When LaFarge Holcim demolished its old exhaust stack to make way for its new multi-million dollar kiln, the impact it made as it crumpled to the ground shook the earth. Just demonstrating that when LaFarge makes a move in this corner of the world, it will shake the very ground you stand upon. Who else has that power?
As expected, the Coeymans Town Board amended its Clean Air Law. It was a bold piece of legislation passed just a year before under a different supervisor, under a different political party, backed by like-minded board members from the same party. In 2019, Coeymans bared its teeth at the giant company under threat it would burn unwanted trash. In response, the foreign company that owns the cement plant penned a series of words, rolled up the letter and slapped the belligerent dog on the snout with the words, “Guide yourselves accordingly.”
The three words, alone, reads like something coming out of a Hollywood action flick. With the protagonist, or antagonist, looking off camera with a defiant sneer across his face as if to dare a response.
Town Supervisor George D. McHugh said he only wanted to protect Coeymans from an expensive lawsuit. The town’s recently adopted budget for 2021 covers roughly $6.6 million dollars in appropriations. Last year, LaFargeHolcim reported $26.7 billion in revenue. To LaFarge, the town that houses its cement plant was a mere flea that it only showed the courtesy to warn before proceeding to scratch.
The Clean Air Law of 2019 is a good example of how local government can go too far. The road to hell is paved with good intentions. And, as well intended the law may have been, town officials were committing themselves to a fight they are ill-equipped for. This is the same town that couldn’t wrangle a rioting scrum of residents last year. It later opened its doors for Albany County Sheriff deputies to patrol the town.
That’s not to slap the “small town” moniker to our neighbors. Albany County as a whole has committed itself to the same kind of dogfight. It, too, passed legislation targeted at LaFargeHolcim. Albany County’s proposed budget for next year, factoring in an $18 million shortfall in revenue, is just north of $700 million.

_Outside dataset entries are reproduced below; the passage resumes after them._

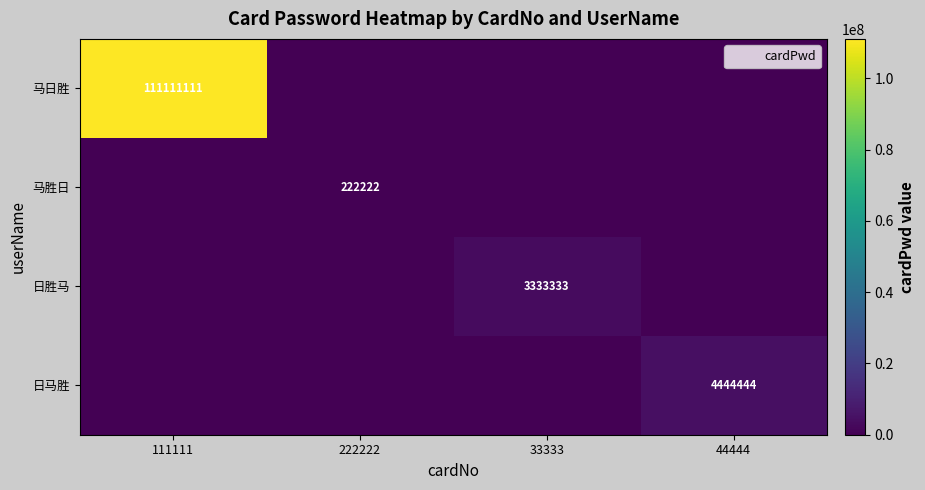

Between 33333 and 222222, which is larger?

33333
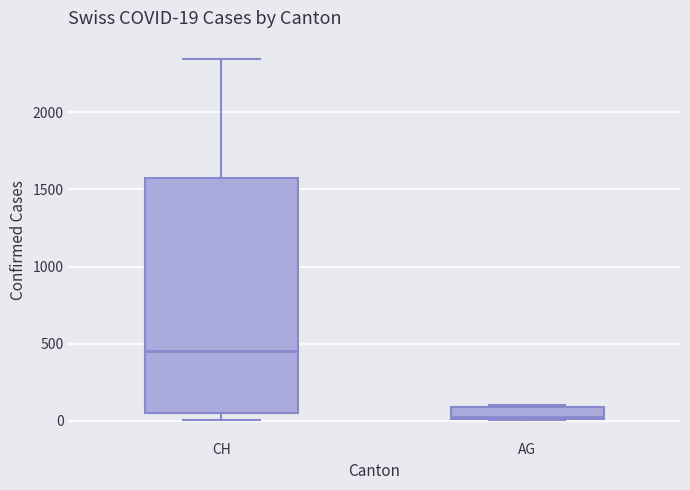

Which box's median line is the highest?

CH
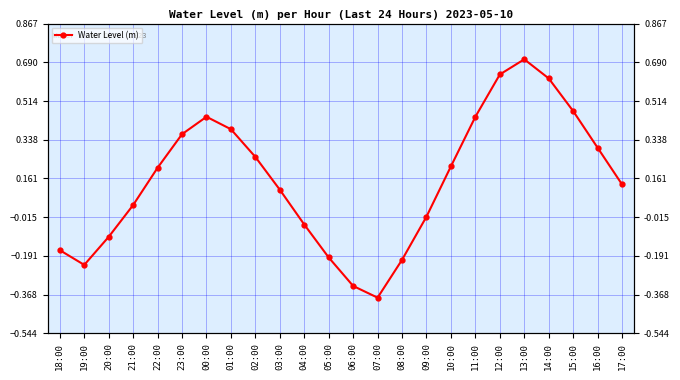

Reading left to right, transcribe all the data shown in this chart.

18:00=-0.2	19:00=-0.2	20:00=-0.1	21:00=0.0	22:00=0.2	23:00=0.4	00:00=0.4	01:00=0.4	02:00=0.3	03:00=0.1	04:00=-0.0	05:00=-0.2	06:00=-0.3	07:00=-0.4	08:00=-0.2	09:00=-0.0	10:00=0.2	11:00=0.4	12:00=0.6	13:00=0.7	14:00=0.6	15:00=0.5	16:00=0.3	17:00=0.1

But, something just doesn’t smell right. There is something disingenuous with the actions that have taken place surrounding this issue. Not to imply anything improper, but the sentiment doesn’t seem to match the behavior.
This was a “Coeymans against the world” kind of argument. Those who clamored against amending the law were often those living outside the town lines. McHugh swiftly pointed out this fact when outsiders approached the board during its public hearing. Air knows no boundaries, but lawsuits do. New Baltimore, Bethlehem and Albany residents need not say a thing — you won’t pay the bill once Coeymans is slapped with a lawsuit. Indeed, where is everyone going to be if Coeymans kept up with the good fight?

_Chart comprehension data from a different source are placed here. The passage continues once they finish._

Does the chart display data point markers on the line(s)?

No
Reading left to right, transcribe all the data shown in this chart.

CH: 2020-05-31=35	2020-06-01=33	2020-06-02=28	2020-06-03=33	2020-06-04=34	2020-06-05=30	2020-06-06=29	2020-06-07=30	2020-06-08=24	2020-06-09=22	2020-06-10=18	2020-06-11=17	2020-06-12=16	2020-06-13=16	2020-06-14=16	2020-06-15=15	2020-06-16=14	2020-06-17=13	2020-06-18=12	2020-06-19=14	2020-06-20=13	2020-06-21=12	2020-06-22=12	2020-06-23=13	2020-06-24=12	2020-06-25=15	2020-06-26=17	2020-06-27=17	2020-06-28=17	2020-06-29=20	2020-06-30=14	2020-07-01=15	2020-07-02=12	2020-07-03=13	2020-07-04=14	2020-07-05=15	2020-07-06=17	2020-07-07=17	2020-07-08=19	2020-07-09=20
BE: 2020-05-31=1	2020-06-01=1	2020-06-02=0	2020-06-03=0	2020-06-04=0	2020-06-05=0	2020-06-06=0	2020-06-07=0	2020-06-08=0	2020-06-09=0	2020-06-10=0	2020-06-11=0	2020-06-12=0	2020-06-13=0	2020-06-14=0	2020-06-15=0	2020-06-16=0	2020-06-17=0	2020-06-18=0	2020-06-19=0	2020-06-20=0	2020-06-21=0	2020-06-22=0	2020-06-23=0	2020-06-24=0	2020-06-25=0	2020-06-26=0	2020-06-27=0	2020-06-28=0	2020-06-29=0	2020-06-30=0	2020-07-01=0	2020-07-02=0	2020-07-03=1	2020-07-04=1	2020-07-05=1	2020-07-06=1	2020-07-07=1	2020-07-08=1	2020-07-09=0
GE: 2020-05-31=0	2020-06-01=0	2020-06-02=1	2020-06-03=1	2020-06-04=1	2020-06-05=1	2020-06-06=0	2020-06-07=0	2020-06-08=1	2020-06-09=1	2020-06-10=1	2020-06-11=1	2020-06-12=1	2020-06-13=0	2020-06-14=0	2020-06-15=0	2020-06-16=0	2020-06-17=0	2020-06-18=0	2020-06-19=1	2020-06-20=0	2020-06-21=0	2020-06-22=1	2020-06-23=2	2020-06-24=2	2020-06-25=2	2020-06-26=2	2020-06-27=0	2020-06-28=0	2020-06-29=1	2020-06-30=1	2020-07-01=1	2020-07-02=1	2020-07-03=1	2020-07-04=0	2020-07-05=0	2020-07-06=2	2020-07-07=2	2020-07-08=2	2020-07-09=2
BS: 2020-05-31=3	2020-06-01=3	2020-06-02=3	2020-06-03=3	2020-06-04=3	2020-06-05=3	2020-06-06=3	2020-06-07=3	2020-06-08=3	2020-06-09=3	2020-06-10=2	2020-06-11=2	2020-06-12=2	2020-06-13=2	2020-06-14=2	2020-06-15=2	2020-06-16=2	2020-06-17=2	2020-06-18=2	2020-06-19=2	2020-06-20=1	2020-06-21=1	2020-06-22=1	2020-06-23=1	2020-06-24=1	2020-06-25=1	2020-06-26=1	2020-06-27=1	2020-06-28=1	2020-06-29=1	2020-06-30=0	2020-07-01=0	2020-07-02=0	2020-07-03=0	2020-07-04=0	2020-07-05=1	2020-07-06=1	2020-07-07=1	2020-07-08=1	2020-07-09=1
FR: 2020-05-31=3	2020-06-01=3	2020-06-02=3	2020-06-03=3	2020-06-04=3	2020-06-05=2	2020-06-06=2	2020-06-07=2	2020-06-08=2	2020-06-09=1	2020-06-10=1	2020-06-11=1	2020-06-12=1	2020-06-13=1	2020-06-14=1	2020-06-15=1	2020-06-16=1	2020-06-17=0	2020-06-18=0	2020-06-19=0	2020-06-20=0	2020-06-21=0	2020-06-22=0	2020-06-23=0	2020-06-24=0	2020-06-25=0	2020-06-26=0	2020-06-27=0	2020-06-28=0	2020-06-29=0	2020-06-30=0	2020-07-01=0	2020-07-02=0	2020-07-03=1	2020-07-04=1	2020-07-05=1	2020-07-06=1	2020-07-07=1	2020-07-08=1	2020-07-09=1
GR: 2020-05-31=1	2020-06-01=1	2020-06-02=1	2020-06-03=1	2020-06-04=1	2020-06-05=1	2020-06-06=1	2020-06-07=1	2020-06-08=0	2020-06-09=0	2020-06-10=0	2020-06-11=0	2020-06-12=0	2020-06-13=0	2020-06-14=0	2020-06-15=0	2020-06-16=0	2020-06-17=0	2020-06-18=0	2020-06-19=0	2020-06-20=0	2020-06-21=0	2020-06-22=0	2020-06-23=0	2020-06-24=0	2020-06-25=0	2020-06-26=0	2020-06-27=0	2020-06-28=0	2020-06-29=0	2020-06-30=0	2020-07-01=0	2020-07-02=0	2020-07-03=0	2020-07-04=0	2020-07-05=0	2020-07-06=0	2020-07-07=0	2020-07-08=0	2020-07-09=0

The fact remains that LaFargeHolcim may be a foreign company, whose profits could likely buy the entire acreage of Coeymans, but its one of the largest employers. LaFarge and the Port of Coeymans brings much needed money into a proud, storied town with a rich history tied to industry. Environmentalists, and bleeding hearts pleading for big government to help pull this community out of its doldrums don’t seem to understand the want and the need for hard work and the pride that pays out in dividends. What problems they perceive to have, they will fix on their own. It is “Coeymans against the world.” They don’t want your handout.
But, as town board members discussed the merits of their proposed amendments, it did not feel like a circling of the wagons. It did not feel like a “Coeymans against the world” kind of fight. Maybe it was how they snickered as we could hear the sound of protesters outside. Maybe it was how McHugh asked the police chief if he could do something about those protesters as he sat in front of the American Flag. There’s just a few, subtle contrasting images that make the picture difficult to make out. Except, there is one picture on the town’s Facebook page that now looks out of place in all this: A gazebo with a LaFargeHolcim flag hung from its rafters.
It just makes you want to put your tail between your legs.